Carry on. Report back.

Wally said...

I have one and it's good between 70-200. It gets soft between 200-300. For the money it's good for what it is.

Richard Alan Fox said...

I bought a used 70-210 4-5.6D push pull that you recommended a while back, paid less than $100 maybe $70 something, works well enough on my D800E to keep me from upgrading.
Thank you for that recommendation.

Anonymous said...

For what little it's worth, here is my take on it: I was not impressed with the 70-300, and find that the latest version of 70-200/f4 from Nikon is a far better lens. I hope you have better luck with the 70-300.

(Nikon has been my main system since 1995. Over the years, I've owned two versions of the 70-300 [AF-D, AF-G], the latest 70-200/4 [AF-S], and the older 80-200/2.8 [AF-D]. I am now using an 80-400 AF-S that I really like. I shoot more wildlife than anything in the mid-tele range of the 70-200, and couldn't afford to keep both the 80-400 and the 70-200/4. So I had to part with it, but the 70-200/4 was great - far better than the 70-300s I owned.)

Thom seems to really like the latest DX version of the 70-300, but I have no experience with it and no interest in using it. In any case, good luck with the new lens.

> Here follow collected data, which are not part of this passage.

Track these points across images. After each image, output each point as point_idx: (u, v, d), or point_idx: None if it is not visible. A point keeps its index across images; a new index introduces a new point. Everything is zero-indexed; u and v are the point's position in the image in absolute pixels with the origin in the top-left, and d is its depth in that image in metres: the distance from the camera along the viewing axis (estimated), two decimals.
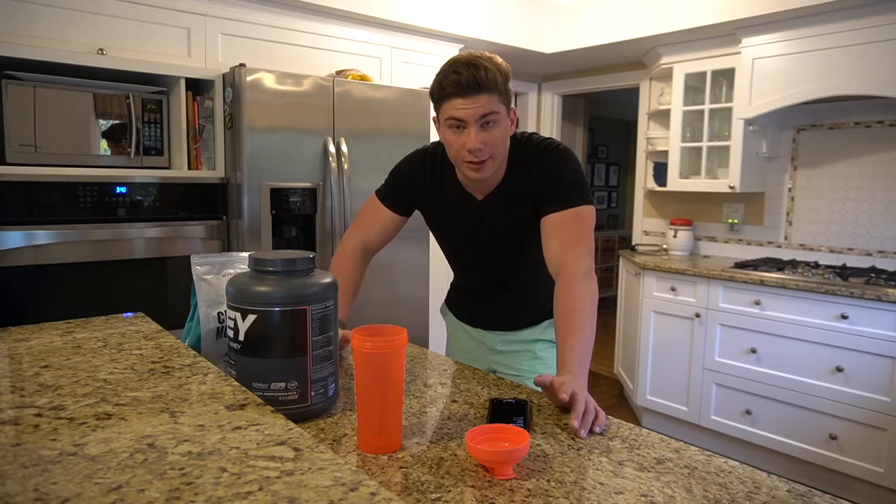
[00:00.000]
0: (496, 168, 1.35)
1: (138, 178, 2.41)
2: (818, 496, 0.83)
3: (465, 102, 1.25)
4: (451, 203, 1.49)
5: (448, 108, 1.27)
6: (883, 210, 3.14)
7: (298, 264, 1.05)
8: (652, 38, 3.56)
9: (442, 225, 1.56)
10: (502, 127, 1.30)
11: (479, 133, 1.26)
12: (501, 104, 1.28)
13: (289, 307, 1.00)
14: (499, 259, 1.51)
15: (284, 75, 2.58)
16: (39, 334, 1.20)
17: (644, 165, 4.26)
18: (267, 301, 1.00)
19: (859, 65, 2.82)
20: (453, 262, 1.63)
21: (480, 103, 1.24)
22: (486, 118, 1.26)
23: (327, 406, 1.08)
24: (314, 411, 1.06)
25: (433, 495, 0.82)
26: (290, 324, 1.01)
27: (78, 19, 2.42)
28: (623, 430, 1.05)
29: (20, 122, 2.20)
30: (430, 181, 1.50)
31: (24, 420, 0.76)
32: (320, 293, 1.04)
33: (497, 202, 1.43)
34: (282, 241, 2.69)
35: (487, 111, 1.25)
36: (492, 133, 1.28)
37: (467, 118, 1.26)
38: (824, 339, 2.73)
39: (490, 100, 1.25)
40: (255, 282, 1.03)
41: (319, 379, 1.05)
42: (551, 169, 1.36)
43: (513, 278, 1.54)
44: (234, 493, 0.58)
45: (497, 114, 1.27)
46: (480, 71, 1.23)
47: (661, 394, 3.41)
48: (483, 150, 1.28)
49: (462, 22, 3.53)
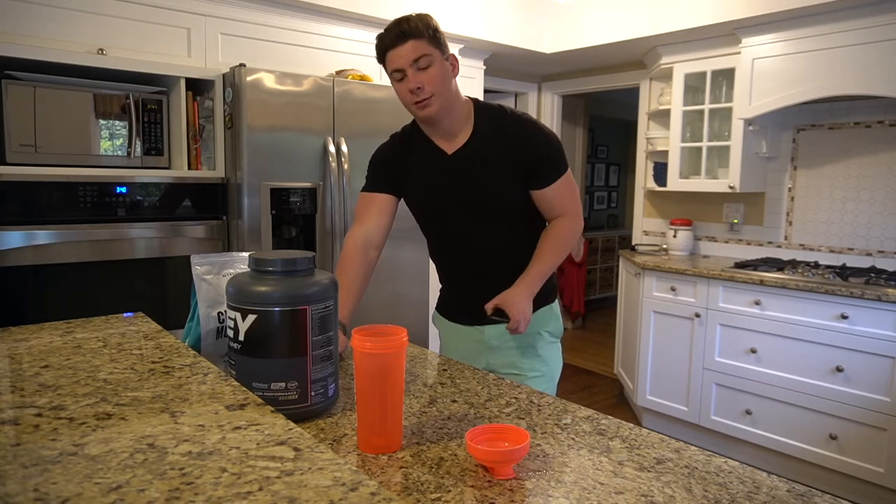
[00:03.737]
0: (444, 106, 1.45)
1: (138, 178, 2.41)
2: (818, 496, 0.83)
3: (397, 51, 1.40)
4: (422, 161, 1.57)
5: (388, 63, 1.43)
6: (883, 210, 3.14)
7: (298, 264, 1.05)
8: (652, 38, 3.56)
9: (416, 188, 1.59)
10: (438, 67, 1.42)
11: (415, 74, 1.40)
12: (432, 48, 1.40)
13: (289, 307, 1.00)
14: (479, 228, 1.54)
15: (284, 75, 2.58)
16: (39, 334, 1.20)
17: (644, 165, 4.26)
18: (267, 301, 1.00)
19: (859, 65, 2.82)
20: (433, 240, 1.66)
21: (409, 48, 1.39)
22: (419, 61, 1.39)
23: (327, 406, 1.08)
24: (314, 411, 1.06)
25: (433, 495, 0.82)
26: (290, 324, 1.01)
27: (78, 19, 2.42)
28: (623, 430, 1.05)
29: (20, 122, 2.20)
30: (401, 148, 1.61)
31: (24, 420, 0.76)
32: (321, 293, 1.04)
33: (466, 157, 1.51)
34: (282, 241, 2.69)
35: (418, 55, 1.39)
36: (428, 72, 1.41)
37: (402, 65, 1.40)
38: (824, 339, 2.73)
39: (418, 44, 1.39)
40: (255, 282, 1.03)
41: (319, 379, 1.05)
42: (542, 145, 1.50)
43: (497, 255, 1.56)
44: (234, 493, 0.58)
45: (429, 56, 1.40)
46: (403, 24, 1.39)
47: (661, 394, 3.41)
48: (423, 88, 1.41)
49: (461, 22, 3.53)
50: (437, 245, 1.66)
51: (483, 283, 1.56)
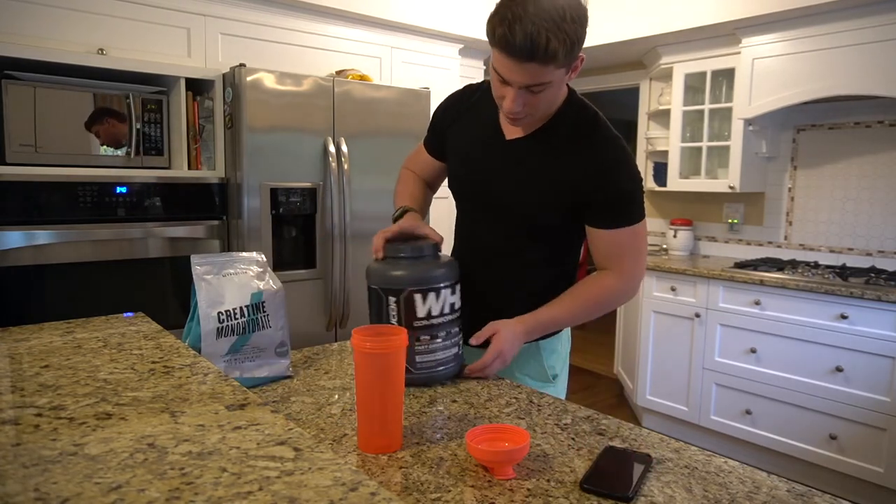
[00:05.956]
0: (536, 123, 1.23)
1: (138, 178, 2.41)
2: (818, 496, 0.83)
3: (512, 65, 1.07)
4: (474, 130, 1.34)
5: (495, 56, 1.11)
6: (883, 210, 3.14)
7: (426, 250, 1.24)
8: (652, 38, 3.56)
9: (456, 159, 1.39)
10: (552, 91, 1.14)
11: (520, 95, 1.12)
12: (557, 70, 1.09)
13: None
14: (500, 234, 1.32)
15: (284, 75, 2.58)
16: (39, 334, 1.20)
17: (644, 165, 4.26)
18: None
19: (859, 65, 2.82)
20: (458, 222, 1.46)
21: (529, 72, 1.07)
22: (533, 87, 1.10)
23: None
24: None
25: (433, 495, 0.82)
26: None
27: (78, 19, 2.42)
28: (623, 430, 1.05)
29: (20, 122, 2.20)
30: (464, 106, 1.37)
31: (24, 420, 0.76)
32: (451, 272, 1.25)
33: (523, 149, 1.26)
34: (282, 241, 2.69)
35: (535, 81, 1.09)
36: (536, 97, 1.13)
37: (510, 81, 1.10)
38: (824, 338, 2.73)
39: (542, 70, 1.07)
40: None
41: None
42: (623, 181, 1.22)
43: (508, 274, 1.35)
44: (234, 493, 0.58)
45: (547, 84, 1.10)
46: (540, 38, 1.02)
47: (661, 394, 3.41)
48: (521, 111, 1.15)
49: (462, 22, 3.53)
50: (459, 232, 1.46)
51: (478, 299, 1.33)
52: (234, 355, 1.23)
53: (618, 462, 0.91)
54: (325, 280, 2.76)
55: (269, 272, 1.32)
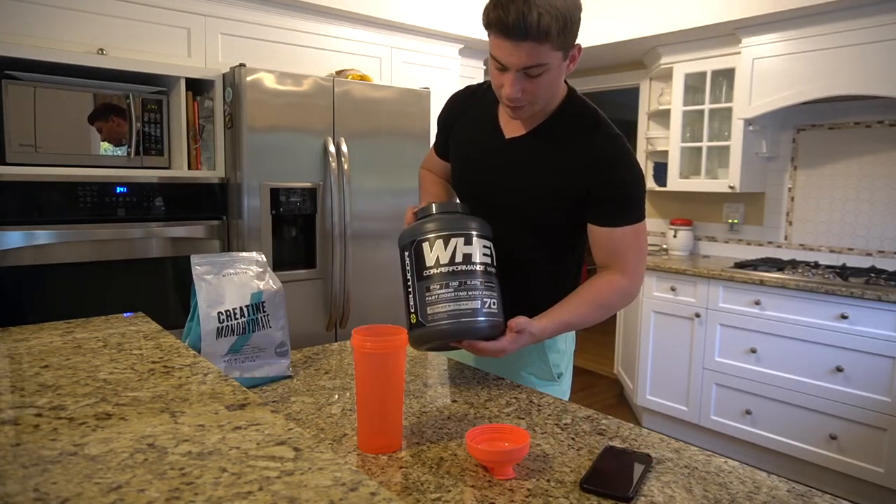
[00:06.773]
0: (537, 112, 1.23)
1: (138, 178, 2.41)
2: (818, 496, 0.83)
3: (508, 46, 1.07)
4: (473, 129, 1.34)
5: (491, 42, 1.11)
6: (883, 210, 3.14)
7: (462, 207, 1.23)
8: (652, 38, 3.56)
9: (457, 156, 1.40)
10: (551, 76, 1.13)
11: (518, 80, 1.11)
12: (553, 51, 1.09)
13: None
14: (500, 234, 1.27)
15: (284, 75, 2.58)
16: (39, 334, 1.20)
17: (644, 165, 4.26)
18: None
19: (859, 65, 2.82)
20: None
21: (525, 52, 1.07)
22: (530, 70, 1.10)
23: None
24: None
25: (433, 495, 0.82)
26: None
27: (78, 19, 2.42)
28: (623, 429, 1.05)
29: (20, 122, 2.20)
30: (466, 103, 1.38)
31: (24, 420, 0.76)
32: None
33: (523, 148, 1.27)
34: (282, 241, 2.69)
35: (532, 63, 1.08)
36: (535, 82, 1.12)
37: (508, 64, 1.10)
38: (824, 339, 2.73)
39: (538, 49, 1.07)
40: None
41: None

And based on all your work I've seen here over the years, I am sure you'll get great results, regardless of the lens!

Ken

mosswings said...

Well, the 70-300's good enough from 70-200, but try doing a crop from a 300mm frame. Not pretty. And, as you might expect, the AF is really quite slow. And this is what it looks like on my DX camera.

Now, if you're shooting mostly slowly moving subjects in decent light, yeah, it's pretty great. But it's the least favored lens in my stable. But I'm not about to shell out the big bucks for the pro glass, so I suppose all this complaining is really just me being an overprivileged cheapskate... :)

Anders said...

The newest version of the 70-300mm should indeed be very good, but I haven't tried it. I tried one of the older versions, borrowed from a friend, on my then D700 and it sucked big time. No comparison to my 70-200mm f/2.8 which is the first version of the lens with VR. I would say the difference is like day and night. The first version of the 70-200mm also works great on a D810 or a D500.

Carlo Santin said...

The older Nikon 70-200 f4 is quite nice too. Not as fast but more than adequate for outdoor use. Really nice image quality on some of the older Nikon bodies, not sure how it would handle the larger megapixel cameras.

Craig Yuill said...

That model of 70-300mm lens is probably the one I use most of all. I use it mostly as a birding/wildlife lens at the longer focal lengths, but it really does excel in the 70-200mm range. I really like the smooth bokeh in the out-of-focus areas. The new AF-P version (FX format) is supposed to be even better, and should work better with the rumoured upcoming Nikon mirrorless cameras (whenever Nikon gets around to announcing and releasing them). Have fun with your new acquisition.